= Troppenkoller =

Troppenkoller, also called "tropical neurasthenia", "Tropical madness" or "Tropical lunacy", is the term used to describe a condition that some believed affected White European settlers in tropical regions like Samoa. It was based on the belief that the hot and humid climate of these places caused behavioral and psychological changes in Europeans. Wilhelm Solf who was colonial governor of Samoa from 1900 to 1910 believed that Troppenkoller was a symptom of racial degeneration and because of this he discouraged permanent settlement in Samoa. According to Solf settlers who lived in Samoa for longer than 25 years would suffer racial degeneration from miscegenation or troppenkoller.

==Background==
Historians consider the diagnosis of "tropical neurasthenia" to be the product of colonial anxieties. In the 19th century tropical madness was widely considered an "occupational hazard" for European settlers. There was serious concern and anxiety about Troppenkoller and the ability of colonists to maintain their cultural (and racial) identities.

==Colonial accounts==
Ludwig Külz (1875-1938) recounted an evening where he became convinced an arrow has flown past his head, which he believed had been fired by a Negro.

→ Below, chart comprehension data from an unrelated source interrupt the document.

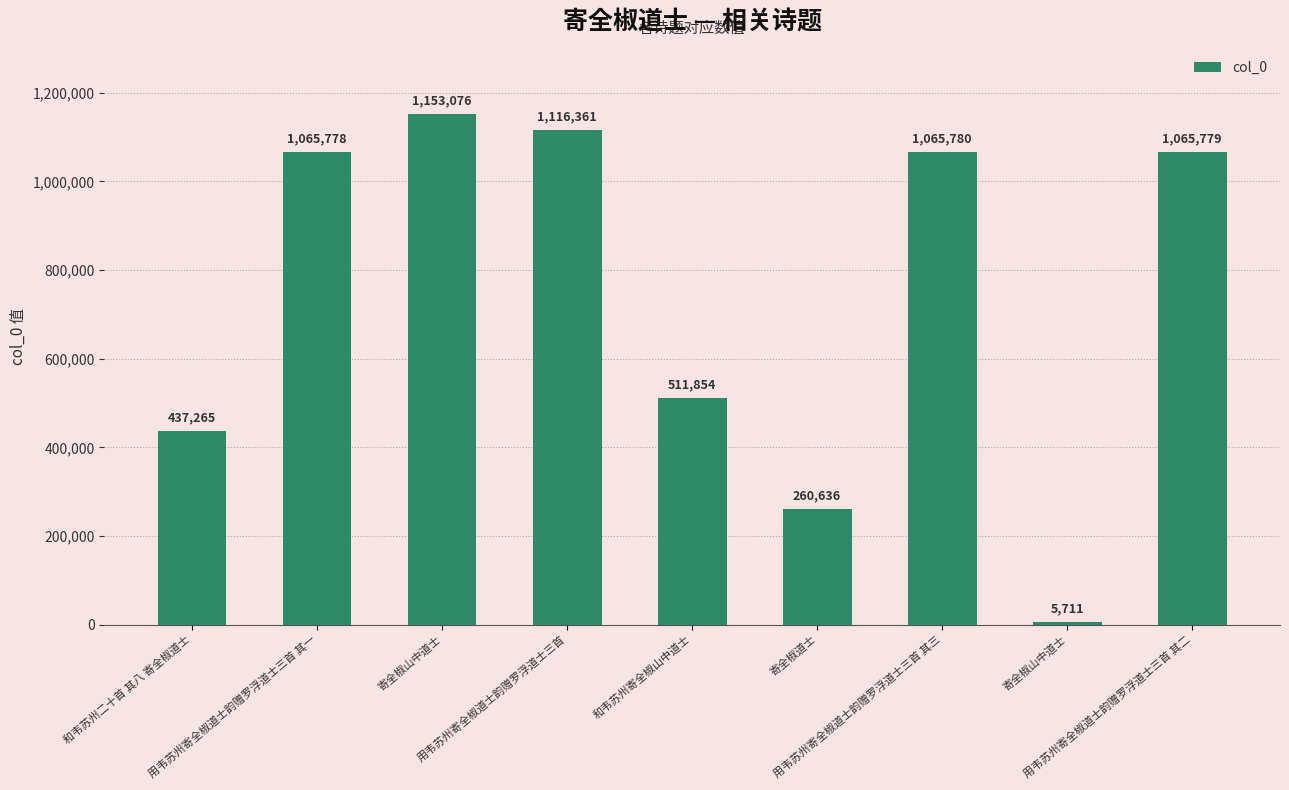

Are the bars horizontal?

No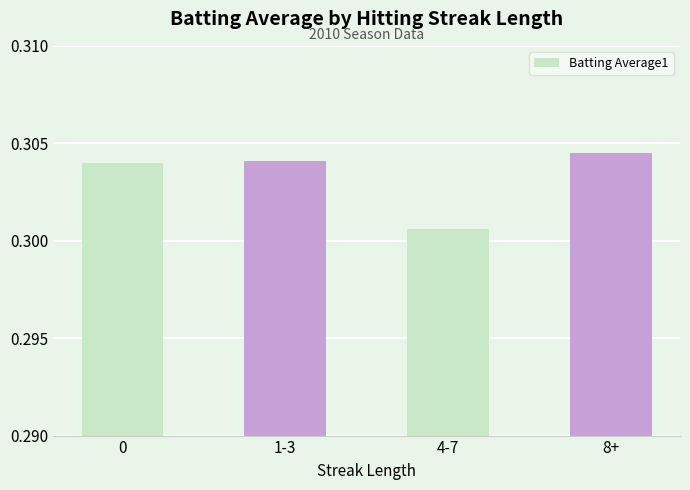

True or false: the data shows 0.1 at 1-3.

False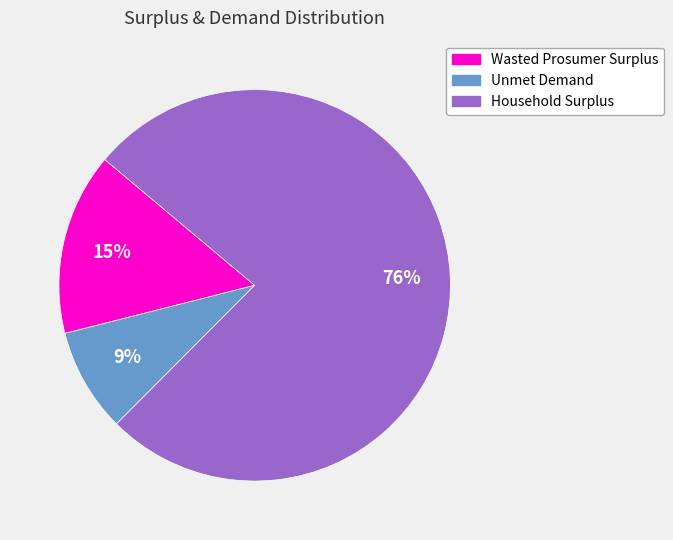

Between Household Surplus and Wasted Prosumer Surplus, which is larger?

Household Surplus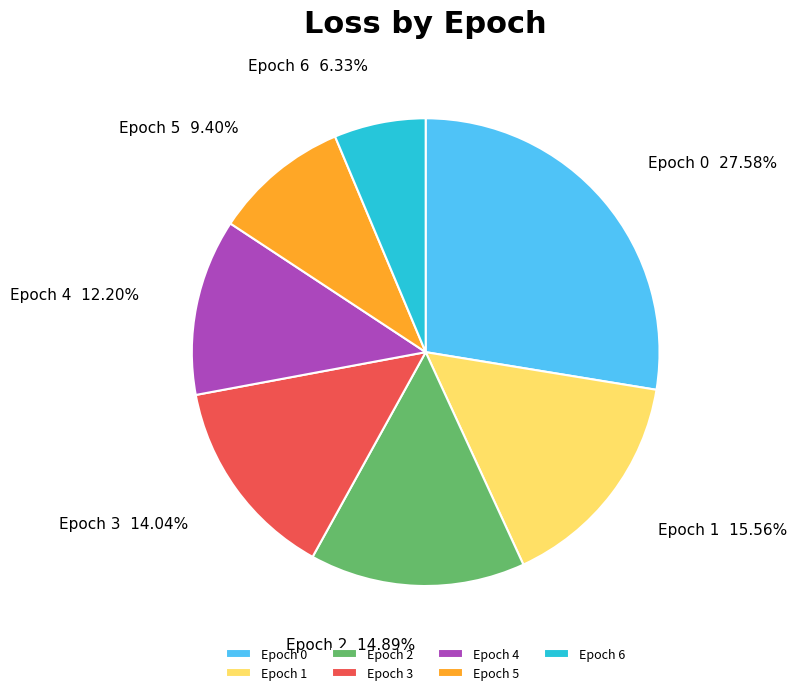

To the nearest percent, what is the average slice percentage?

14%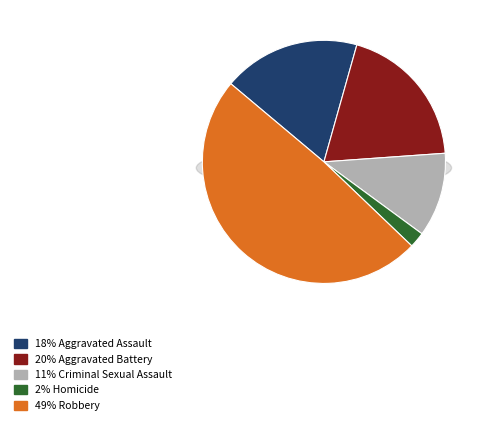

True or false: Aggravated Battery accounts for 20% of the total.

True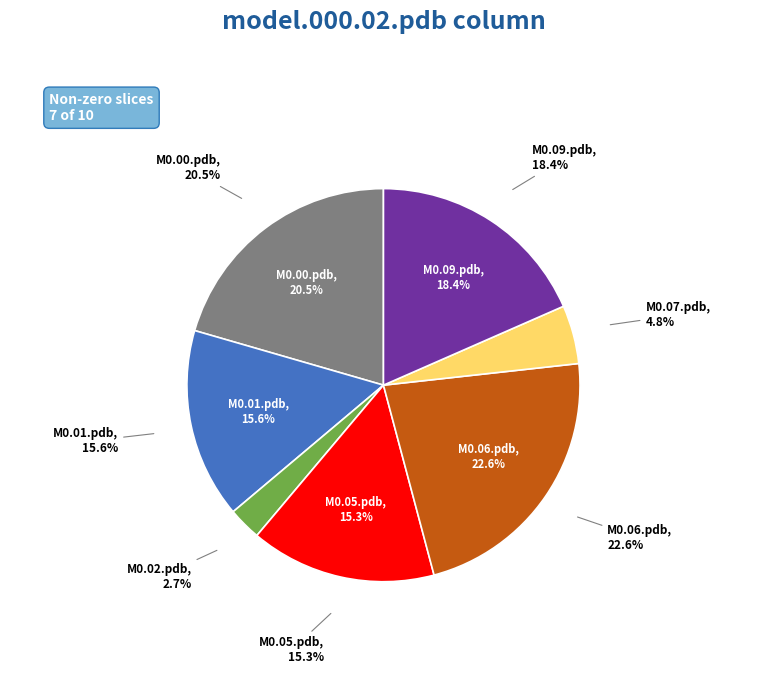

To the nearest percent, what portion does model.000.06.pdb represent?

23%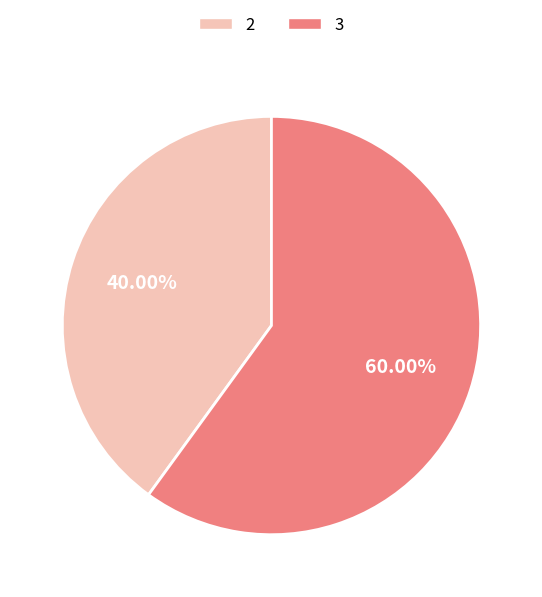

Which slice is the largest?

3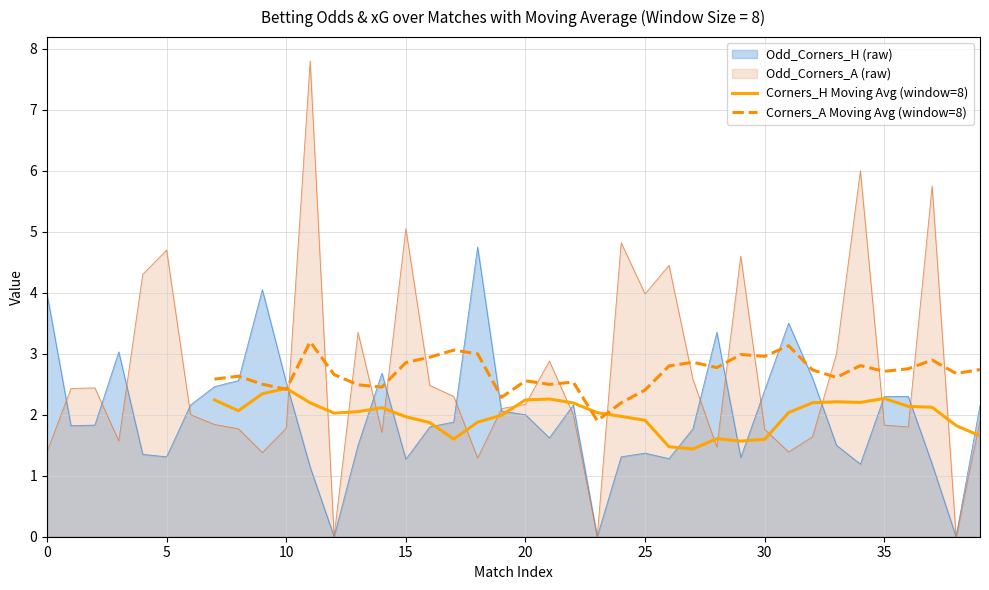

The Odd_Corners_H (raw) series shows 0.8 at 30. True or false?

False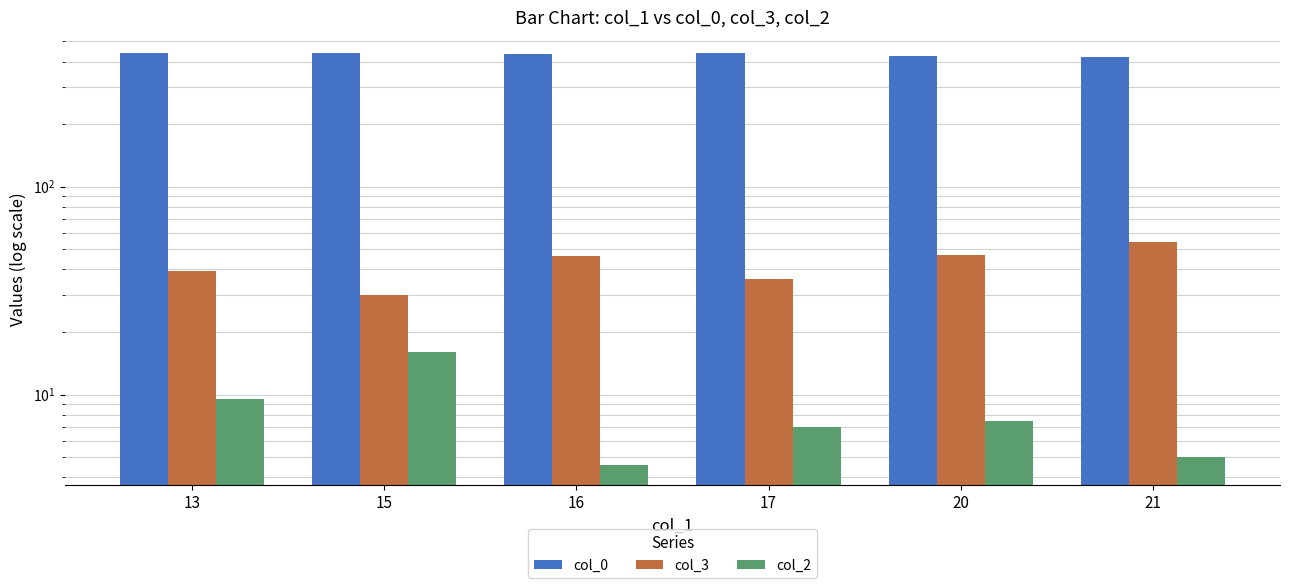

How many bars are there in each group?

3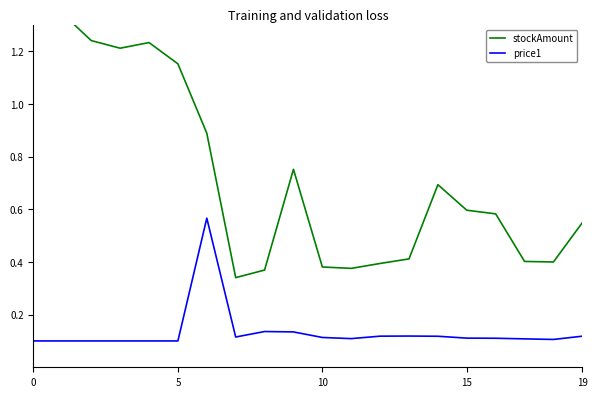

At which label is stockAmount closest to 0?

7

He was feverish at the time from an insect bite and he said: "I am sure that if by some unfortunate coincidence I had discovered a Negro hunched down in the grass during the course of my ghost chase I would have shot him on the spot." He believed he had been suffering from Troppenkoller (often associated with violence and brutality).

Henry Marshall claimed that settlers in tropical areas suffered a higher rate of neurological disorders. He wrote that madness was "particularly prevalent among the imported inhabitants of low latitudes where the temperature of the atmosphere is high".